Из дому он не выходил. Когда становилось невмочь, раз-два в месяц он выбирался на улицу среди ночи и жадно вдыхал городской воздух. В поздние ночные часы, по его мнению, на улице было безопасно: он не рисковал встретить людей "оттуда" и получить очередной вызов. Сидя дома, он считался больным и действительно был болен. По телефону он отвечал, что болен и никого видеть не может. Он жил на припасенные заранее деньги и продолжал дома работать по договорам, разрабатывая какие-то проекты, чтобы не растратить всех запасов и оставить жене на дожитие. Он при жизни смотрел на нее как на свою будущую вдову и тщательно подсчитывал - без счетов, сколько ей нужно денег, если она получит за него пенсию, конечно, недостаточную, и будет прибавлять из запасов. Он учитывал, что она может прожить десять, пятнадцать и даже двадцать лет, потому что ее семье свойственно долголетие. Деньги оказались более или менее устойчивыми, и пока у вдовы все в порядке, хотя она пережила мужа почти на двадцать лет.
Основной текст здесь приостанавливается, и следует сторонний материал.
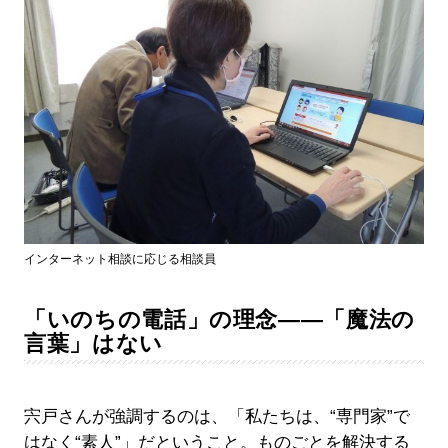
インターネット相談に応じる相談員
「いのちの電話」の理念――「魔法の
言葉」はない
宍戸さんが強調するのは、「私たちは、“専門家”で
はなく“素人”」だということ。ものごとを解決する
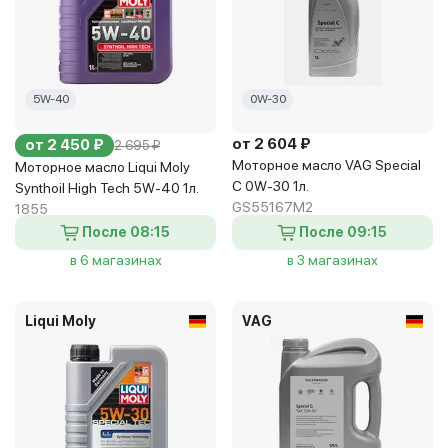
5W-40
0W-30
от 2 604 ₽
от 2 450 ₽
2 695 ₽
Моторное масло VAG Special
Моторное масло Liqui Moly
C 0W-30 1л.
Synthoil High Tech 5W-40 1л.
GS55167M2
1855
После 08:15
После 09:15
в 6 магазинах
в 3 магазинах
Liqui Moly
VAG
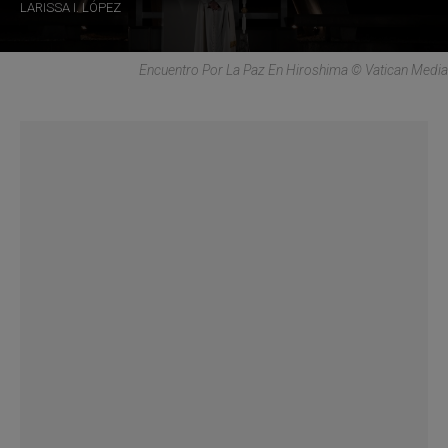
LARISSA I. LÓPEZ
Encuentro Por La Paz En Hiroshima © Vatican Media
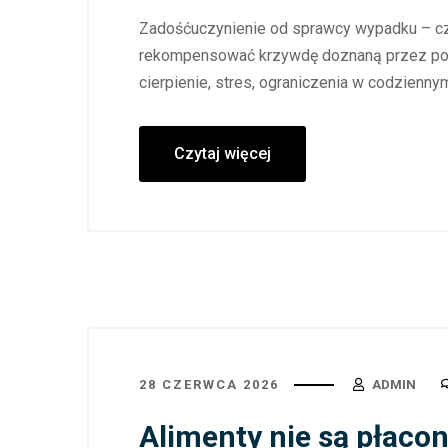
Zadośćuczynienie od sprawcy wypadku – czy
rekompensować krzywdę doznaną przez poszk
cierpienie, stres, ograniczenia w codziennym
Czytaj więcej
28 CZERWCA 2026
ADMIN
Alimenty nie są płacon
Однажды я зашла к нему в отсутствие жены, и он рассказал мне про свои сношения с тем миром. Он сказал, что я, как единственный человек, мнением которого он дорожит, должна знать про него все. Его поймали на крючок в самом начале двадцатых годов: он имел неосторожность сказать доброе слово об одном из людей, погибших в первой когорте. Ему угрожали расстрелом, лагерем, тогда еще Соловками, и полной безработицей. Он был молод, влюблен, и ему не захотелось сразу и зря погибнуть. Ему еще померещилось, что он может перехитрить своих оппонентов и выиграть время. Еще он думал, что каждая встреча тех ранних лет - последняя, что он отбрехался, выкрутился, заморочил им голову и они оставят его в покое. Но этого-то и не собирались делать. Вызовы были редкие - иногда с промежутком в полгода, иногда - в два-три месяца, но они и не думали прекращаться. Через несколько лет он понял, что ему не отвязаться от своих преследователей. От него требовали информации и конкретных сведений по предыдущим заданиям. Всякий раз давали новые поручения и спрашивали, какого он мнения о том или ином знакомом. От жены он старался скрыть свою беду и открывал ей только щелочку. Ему было необходимо сократить круг знакомых, чтобы остаться в одиночестве и отговариваться при вызовах, что никого не видит и ни о ком ничего не знает. Жена же отличалась общительностью и приглашала множество народу, среди которого были умельцы, которые поставляли на "частные квартиры" сведения о том, кто у него бывает и о чем говорится за столом. Нередко при очередном вызове "человек с портфелем" начинал разговор с перечисления гостей, бывших в такой-то день у него в доме, и с цитат из разговоров. Дома он всегда был начеку и не допускал сколько-нибудь скользких разговоров. В каждом госте, произнесшем неосторожное слово, он подозревал стукача.